Dat heb ik zeker ook zo ervaren tijdens de première van Py’s productie woensdagavond. In het verleden heb ik deze opera een aantal keren gezien, eigenlijk meer uitgezeten, omdat het me niet kon boeien. Daar was nu geen sprake van. Door indrukwekkend spel van met name de liefdesdriehoek werd ik emotioneel geheel meegesleept door het gebeuren op het toneel. Deze Pelléas et Mélisande is denk ik ‘as good as it gets’.
Bariton Brian Mulligan was een prachtige Golaud, een rijzige gestalte met bijbehorende stem. Vocaal uitstekend verzorgd. Binnen de beperkte bewegingsruimte die de rol biedt, speelde hij een geloofwaardige middelbare man, die transformeert van een naïeve, goedbedoelende echtgenoot in een achterdochtige, jaloerse potentaat, die meer waarde lijkt te hechten aan de zekerheid dat zijn jonge vrouw hem niet heeft bedrogen, dan aan haar overleven. Als ze sterft, moet hij tenminste een zuivere herinnering aan haar hebben. Hij krijgt uiteindelijk geen van beide.

> REGELS UIT DATASET:
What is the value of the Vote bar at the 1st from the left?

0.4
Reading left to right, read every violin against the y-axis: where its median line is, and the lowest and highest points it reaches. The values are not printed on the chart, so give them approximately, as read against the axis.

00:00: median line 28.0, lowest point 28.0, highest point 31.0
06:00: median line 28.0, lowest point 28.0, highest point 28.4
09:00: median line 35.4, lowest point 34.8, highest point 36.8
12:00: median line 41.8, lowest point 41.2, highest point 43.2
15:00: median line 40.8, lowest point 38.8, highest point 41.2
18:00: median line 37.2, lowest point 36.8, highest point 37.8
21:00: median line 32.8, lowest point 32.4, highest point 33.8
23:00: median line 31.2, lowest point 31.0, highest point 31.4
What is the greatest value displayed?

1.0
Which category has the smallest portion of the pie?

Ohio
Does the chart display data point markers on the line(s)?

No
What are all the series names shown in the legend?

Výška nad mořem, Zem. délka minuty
...
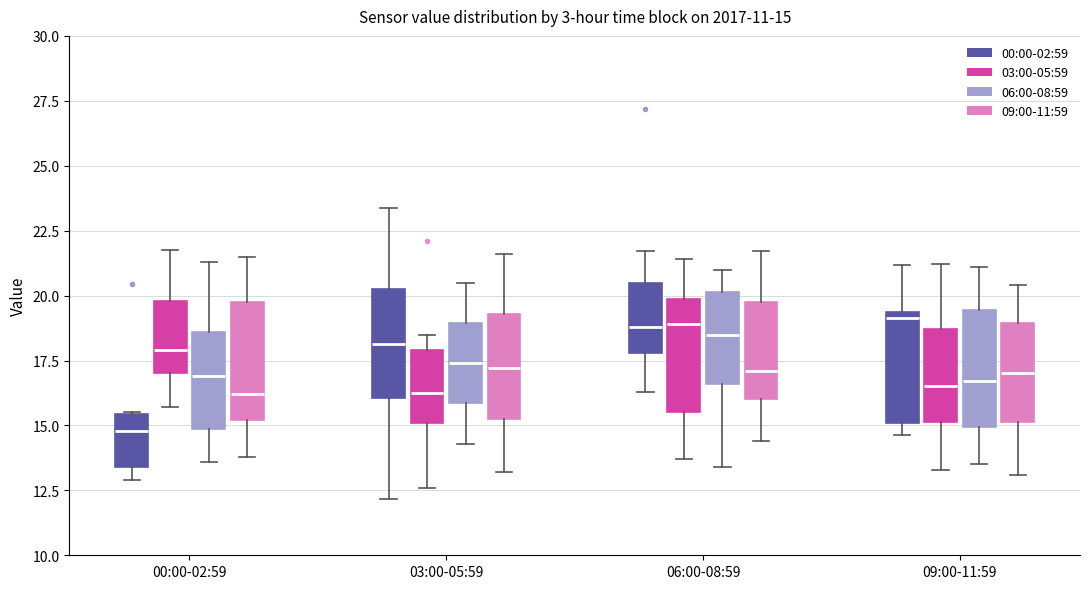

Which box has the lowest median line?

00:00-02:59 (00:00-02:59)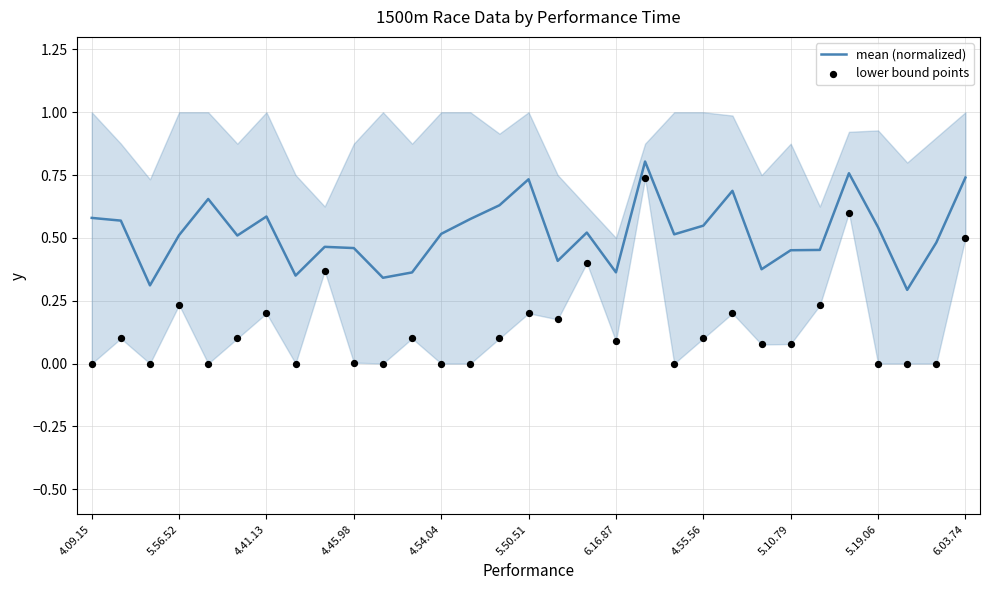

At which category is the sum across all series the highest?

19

> VRAGEN BIJ MATERIAAL:
a) Welke bariton vertolkte volgens de recensie van Pelléas et Mélisande de rol van Golaud?
b) Zet de recensie van Pelléas et Mélisande voort na de laatste zin.

> RESULTATEN OP VOLGORDE:
a) Brian Mulligan.

b)
Paul Appleby was kortgeleden nog bij DNO te zien in Girls of the Golden West. De tenor zong de rol van Pelléas eerder bij de Metropolitan Opera en kwam goed uit de verf. Zijn personage is tragisch; hij wordt geleefd. Zijn grootvader Arkel verbiedt hem om een stervende vriend te bezoeken, omdat hij zijn eigen langdurig zieke vader niet alleen mag laten. Hij wil de wijde wereld in om niet in de verleiding te komen zijn broer te bedriegen met die mooie, onwereldse Mélisande, die hem vanaf haar binnenkomst al fascineert, maar ondanks die goede bedoelingen wordt hij gedood. Niemand van zijn familieleden schijnt dat echt te deren. Que sera, sera.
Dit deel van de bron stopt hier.